Video Transcript
Find the partial sum from the
series the sum from 𝑛 equals one to ∞ of 𝑒 to the power of one over 𝑛 minus 𝑒 to
the power of one over 𝑛 plus one. Is the series convergent or
divergent?
Remember, the partial sum of our
series is the sum of the first 𝑛 terms. In general, the 𝑛th partial sum of
the series, the sum from 𝑛 equals one to ∞ of 𝑎 sub 𝑛, is the sum from 𝑖 equals
one to 𝑛 of 𝑎 sub 𝑖. And that’s 𝑎 sub one plus 𝑎 sub
two plus 𝑎 sub three all the way up to 𝑎 sub 𝑛. We generally define this as 𝑆 sub
𝑛. So, let’s find the 𝑛th partial sum
for our series.
We know it’s going to be 𝑎 sub one
plus 𝑎 sub two plus 𝑎 sub three all the way up to 𝑎 sub 𝑛. But here, 𝑎 sub 𝑛 is 𝑒 to the
power of one over 𝑛 minus 𝑒 to the power of one over 𝑛 plus one. 𝑎 sub one is found by replacing 𝑛
with the number one. So, we get 𝑒 to the power of one
over one minus 𝑒 to the power of one plus one, which is simply 𝑒 minus 𝑒 to the
power of one-half. Then, 𝑎 sub two is 𝑒 to the power
of one-half minus 𝑒 to the power of one over two plus one, or 𝑒 to the power of
one-third.
In the same way, we can define the
remaining terms as shown. This means 𝑆 sub 𝑛, the 𝑛th
partial sum, is given by 𝑒 minus 𝑒 to the power of one-half. That’s 𝑎 sub one. Plus 𝑒 to the power of one-half
minus 𝑒 to the power of one-third. Remember, that’s 𝑎 sub two. Plus 𝑒 to the power of one-third
minus 𝑒 to the power of a quarter. That was 𝑎 sub three. And we continue adding these terms
until we get to 𝑎 sub 𝑛, which is 𝑒 to the power of one over 𝑛 minus 𝑒 to the
power of one over 𝑛 plus one.
But if we look really carefully at
our 𝑛th partial sum, we should see that some of the terms will cancel. We have negative 𝑒 to the power of
one-half plus 𝑒 to the power of one-half. Well, that’s zero. We then have negative 𝑒 to the
power of one-third plus 𝑒 to the power of one-third, which is also zero. But let’s add in 𝑎 sub 𝑛 minus
one. And when we do, we see that this
process repeats all the way up to negative 𝑒 to the power of one over 𝑛 plus 𝑒 to
the power of one over 𝑛. And so, what this means is all
we’re left with to describe our 𝑛th partial sum is 𝑒 minus 𝑒 to the power of one
over 𝑛 plus one. And so, the partial sum for our
series is 𝑒 minus 𝑒 to the power of one over 𝑛 plus one.

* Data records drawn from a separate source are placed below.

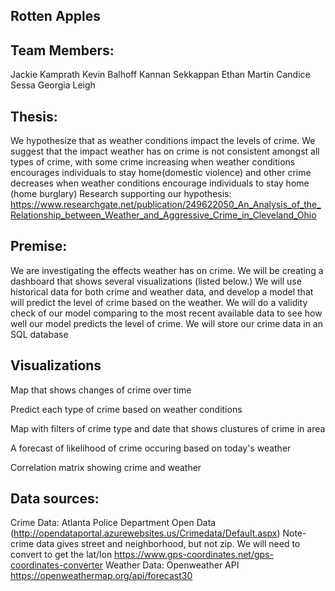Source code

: ## Rotten Apples
## Team Members:
Jackie Kamprath
Kevin Balhoff
Kannan Sekkappan
Ethan Martin
Candice Sessa
Georgia Leigh

## Thesis: 
We hypothesize that as weather conditions impact the levels of crime. We suggest that the impact weather has on crime is not consistent amongst all types of crime, with some crime increasing when weather conditions encourages individuals to stay home(domestic violence) and other crime decreases when weather conditions encourage individuals to stay home (home burglary)
Research supporting our hypothesis: https://www.researchgate.net/publication/249622050_An_Analysis_of_the_Relationship_between_Weather_and_Aggressive_Crime_in_Cleveland_Ohio

## Premise: 
We are investigating the effects weather has on crime. We will be creating a dashboard that shows several visualizations (listed below.) We will use historical data for both crime and weather data, and develop a model that will predict the level of crime based on the weather. We will do a validity check of our model comparing to the most recent available data to see how well our model predicts the level of crime. We will store our crime data in an SQL database

## Visualizations
Map that shows changes of crime over time

Predict each type of crime based on weather conditions

Map with filters of crime type and date that shows clustures of crime in area

A forecast of likelihood of crime occuring based on today's weather

Correlation matrix showing crime and weather
 
## Data sources: 
Crime Data: Atlanta Police Department Open Data (http://opendataportal.azurewebsites.us/Crimedata/Default.aspx)
Note- crime data gives street and neighborhood, but not zip. We will need to convert to get the lat/lon https://www.gps-coordinates.net/gps-coordinates-converter
Weather Data: Openweather API
https://openweathermap.org/api/forecast30


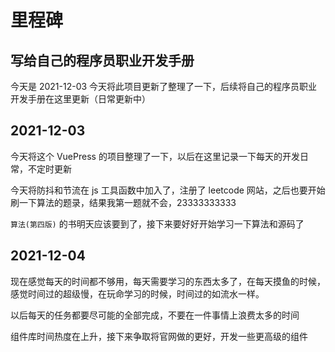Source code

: # 里程碑

## 写给自己的程序员职业开发手册

今天是 2021-12-03 今天将此项目更新了整理了一下，后续将自己的程序员职业开发手册在这里更新（日常更新中）

## 2021-12-03

今天将这个 VuePress 的项目整理了一下，以后在这里记录一下每天的开发日常，不定时更新

今天将防抖和节流在 js 工具函数中加入了，注册了 leetcode 网站，之后也要开始刷一下算法的题录，结果我第一题就不会，23333333333

`算法(第四版)` 的书明天应该要到了，接下来要好好开始学习一下算法和源码了

## 2021-12-04

现在感觉每天的时间都不够用，每天需要学习的东西太多了，在每天摸鱼的时候，感觉时间过的超级慢，在玩命学习的时候，时间过的如流水一样。

以后每天的任务都要尽可能的全部完成，不要在一件事情上浪费太多的时间

组件库时间热度在上升，接下来争取将官网做的更好，开发一些更高级的组件

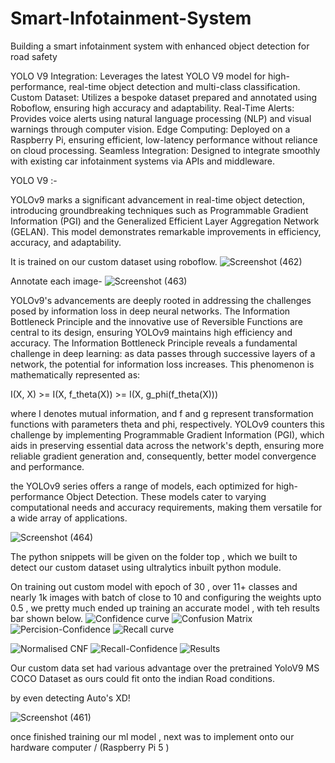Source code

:# Smart-Infotainment-System
Building a smart infotainment system with enhanced object detection for road safety

YOLO V9 Integration: Leverages the latest YOLO V9 model for high-performance, real-time object detection and multi-class classification.
Custom Dataset: Utilizes a bespoke dataset prepared and annotated using Roboflow, ensuring high accuracy and adaptability.
Real-Time Alerts: Provides voice alerts using natural language processing (NLP) and visual warnings through computer vision.
Edge Computing: Deployed on a Raspberry Pi, ensuring efficient, low-latency performance without reliance on cloud processing.
Seamless Integration: Designed to integrate smoothly with existing car infotainment systems via APIs and middleware.


YOLO V9 :-

YOLOv9 marks a significant advancement in real-time object detection, introducing groundbreaking techniques such as Programmable Gradient Information (PGI) and the Generalized Efficient Layer Aggregation Network (GELAN). This model demonstrates remarkable improvements in efficiency, accuracy, and adaptability.

It is trained on our custom dataset using roboflow.
![Screenshot (462)](https://github.com/nachiadhi/Smart-Infotainment-System/assets/127410673/aa31d246-466a-48bd-8d10-21c432af7e42)

Annotate each image-
![Screenshot (463)](https://github.com/nachiadhi/Smart-Infotainment-System/assets/127410673/b8e999a4-fbc0-4080-900f-4b128dfd880a)

YOLOv9's advancements are deeply rooted in addressing the challenges posed by information loss in deep neural networks. The Information Bottleneck Principle and the innovative use of Reversible Functions are central to its design, ensuring YOLOv9 maintains high efficiency and accuracy.
The Information Bottleneck Principle reveals a fundamental challenge in deep learning: as data passes through successive layers of a network, the potential for information loss increases. This phenomenon is mathematically represented as:

I(X, X) >= I(X, f_theta(X)) >= I(X, g_phi(f_theta(X)))

where I denotes mutual information, and f and g represent transformation functions with parameters theta and phi, respectively. YOLOv9 counters this challenge by implementing Programmable Gradient Information (PGI), which aids in preserving essential data across the network's depth, ensuring more reliable gradient generation and, consequently, better model convergence and performance.


the YOLOv9 series offers a range of models, each optimized for high-performance Object Detection. These models cater to varying computational needs and accuracy requirements, making them versatile for a wide array of applications.

![Screenshot (464)](https://github.com/nachiadhi/Smart-Infotainment-System/assets/127410673/e4524182-9b61-41d8-a92c-09062633e2fe)

The python snippets will be given on the folder top , which we built to detect our custom dataset using ultralytics inbuilt python module.

On training out custom model with epoch of 30 , over 11+ classes and nearly 1k images with batch of close to 10 and configuring the weights upto 0.5 , we pretty much ended up training an accurate model , with teh results bar shown below.
![Confidence curve](https://github.com/nachiadhi/Smart-Infotainment-System/assets/127410673/2becb82d-5559-4b40-95a6-d0a68dec2ef0)
![Confusion Matrix](https://github.com/nachiadhi/Smart-Infotainment-System/assets/127410673/68ebe3f4-158d-4b2f-a822-6bba6f1d149e)
![Percision-Confidence](https://github.com/nachiadhi/Smart-Infotainment-System/assets/127410673/5aa84a7f-fbcc-4370-ace7-07d8b005583e)
![Recall curve](https://github.com/nachiadhi/Smart-Infotainment-System/assets/127410673/23749d5a-8ea3-4f24-81f8-ebc6a50c0718)

![Normalised CNF](https://github.com/nachiadhi/Smart-Infotainment-System/assets/127410673/319a6662-d894-4bfb-84ec-780cb8637e49)
![Recall-Confidence](https://github.com/nachiadhi/Smart-Infotainment-System/assets/127410673/541360f5-23ad-40e8-aab9-95d0ddc608a5)
![Results](https://github.com/nachiadhi/Smart-Infotainment-System/assets/127410673/14e52f46-5a95-4a2b-a264-c2f0a764ebb7)


Our custom data set had various advantage over the pretrained YoloV9 MS COCO Dataset as ours could fit onto the indian Road conditions.

by even detecting Auto's XD!



![Screenshot (461)](https://github.com/nachiadhi/Smart-Infotainment-System/assets/127410673/9aba029c-72f0-460c-aa10-b932c320a948)



once finished training our ml model , next was to implement onto our hardware computer / (Raspberry Pi 5 )


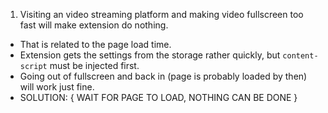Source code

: 1. Visiting an video streaming platform and making video fullscreen too fast will make extension do nothing.
  - That is related to the page load time. 
  - Extension gets the settings from the storage rather quickly, but `content-script` must be injected first.
  - Going out of fullscreen and back in (page is probably loaded by then) will work just fine.
  - SOLUTION: { WAIT FOR PAGE TO LOAD, NOTHING CAN BE DONE }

The next part of this question asks
us whether the series is convergent or divergent. Well, remember, we say that if the
limit as 𝑛 approaches ∞ of the 𝑛th partial sum is equal to some real number 𝑆,
then that means the series, the sum of 𝑎 𝑛, is convergent. So, let’s evaluate the limit as 𝑛
approaches ∞ of 𝑆 sub 𝑛.
In that case, that’s the limit as
𝑛 approaches ∞ of 𝑒 minus 𝑒 to the power of one over 𝑛 plus one. Now, actually, 𝑒 itself is
completely independent of 𝑛. And we should notice that as 𝑛
grows larger, one over 𝑛 plus one grows smaller. As 𝑛 approaches ∞, one over 𝑛
plus one approaches zero. So, the limit as 𝑛 approaches ∞ of
the 𝑛th partial sum is 𝑒 minus 𝑒 to the power of zero. But of course, 𝑒 to the power of
zero — in fact, anything to the power of zero — is equal to one. So, our limit is equal to 𝑒 minus
one. This is indeed a real number. And so, we can say that our series
is convergent.